» WORK INSTRUCTIONS:
In the records below, find the line with "fx_px: 1354", then copy each line exactly until you have copied the line with "focal_mm: 26". Leave any picture out.

Camera settings data
◇ ◇ ◇ ◇ ◇
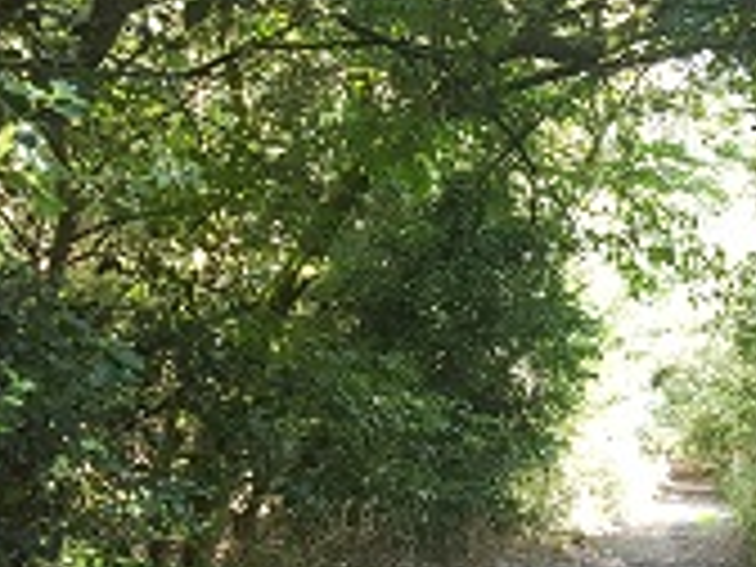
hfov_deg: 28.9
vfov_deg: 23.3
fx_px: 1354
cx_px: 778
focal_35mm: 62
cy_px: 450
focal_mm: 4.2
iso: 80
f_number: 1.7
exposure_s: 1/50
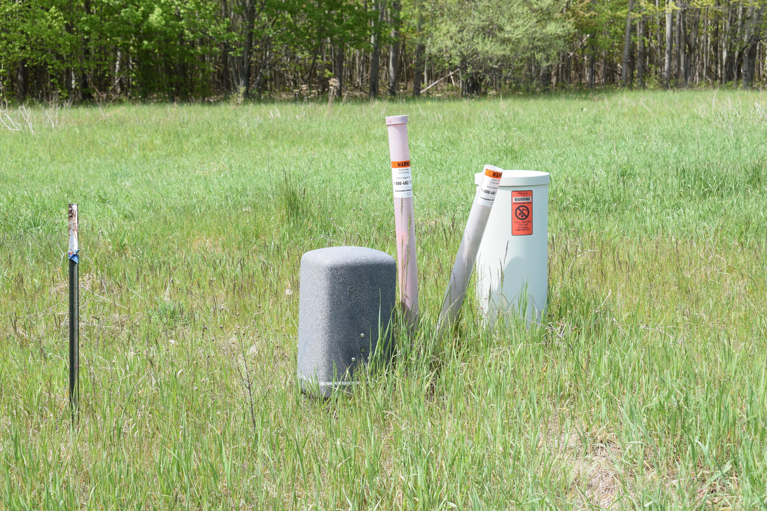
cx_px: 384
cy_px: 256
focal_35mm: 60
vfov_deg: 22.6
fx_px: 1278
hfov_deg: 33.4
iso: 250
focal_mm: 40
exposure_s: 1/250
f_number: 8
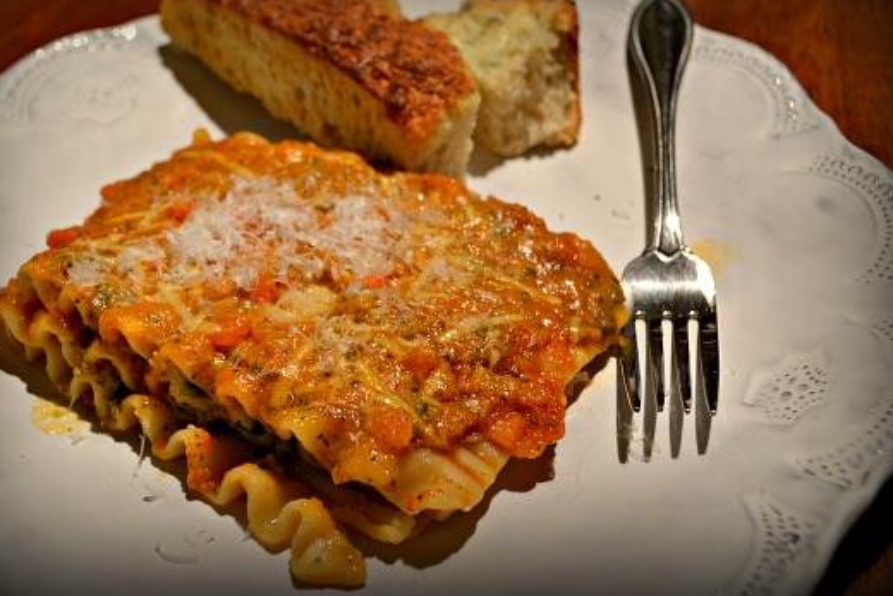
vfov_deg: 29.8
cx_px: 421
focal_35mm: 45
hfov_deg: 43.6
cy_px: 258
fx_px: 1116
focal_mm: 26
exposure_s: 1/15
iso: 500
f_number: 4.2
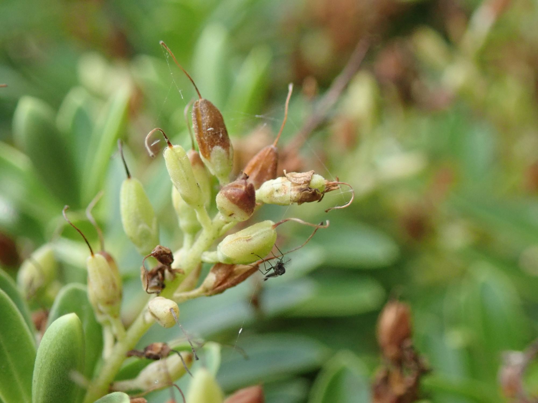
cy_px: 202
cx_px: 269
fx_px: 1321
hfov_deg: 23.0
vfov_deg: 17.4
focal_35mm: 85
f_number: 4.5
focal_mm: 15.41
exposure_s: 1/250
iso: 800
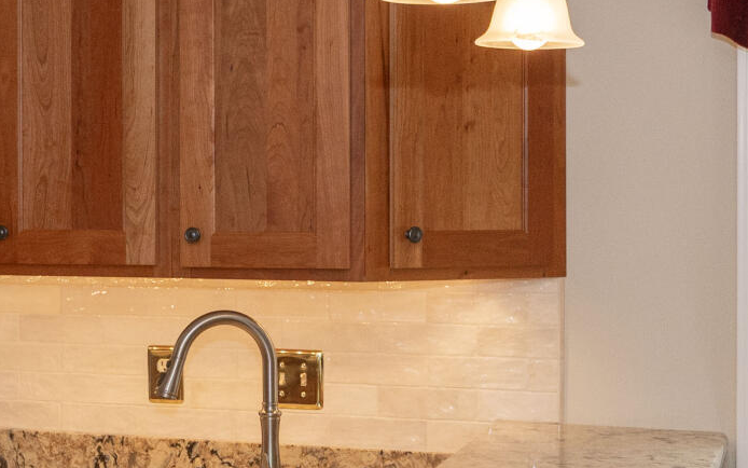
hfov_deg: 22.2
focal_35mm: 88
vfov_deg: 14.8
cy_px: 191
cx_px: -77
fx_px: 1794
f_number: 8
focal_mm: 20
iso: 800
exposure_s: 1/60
◇ ◇ ◇ ◇ ◇
» ANSWER TO THIS PROBLEM:
fx_px: 1354
cx_px: 778
focal_35mm: 62
cy_px: 450
focal_mm: 4.2
iso: 80
f_number: 1.7
exposure_s: 1/50
cx_px: 384
cy_px: 256
focal_35mm: 60
vfov_deg: 22.6
fx_px: 1278
hfov_deg: 33.4
iso: 250
focal_mm: 40
exposure_s: 1/250
f_number: 8
vfov_deg: 29.8
cx_px: 421
focal_35mm: 45
hfov_deg: 43.6
cy_px: 258
fx_px: 1116
focal_mm: 26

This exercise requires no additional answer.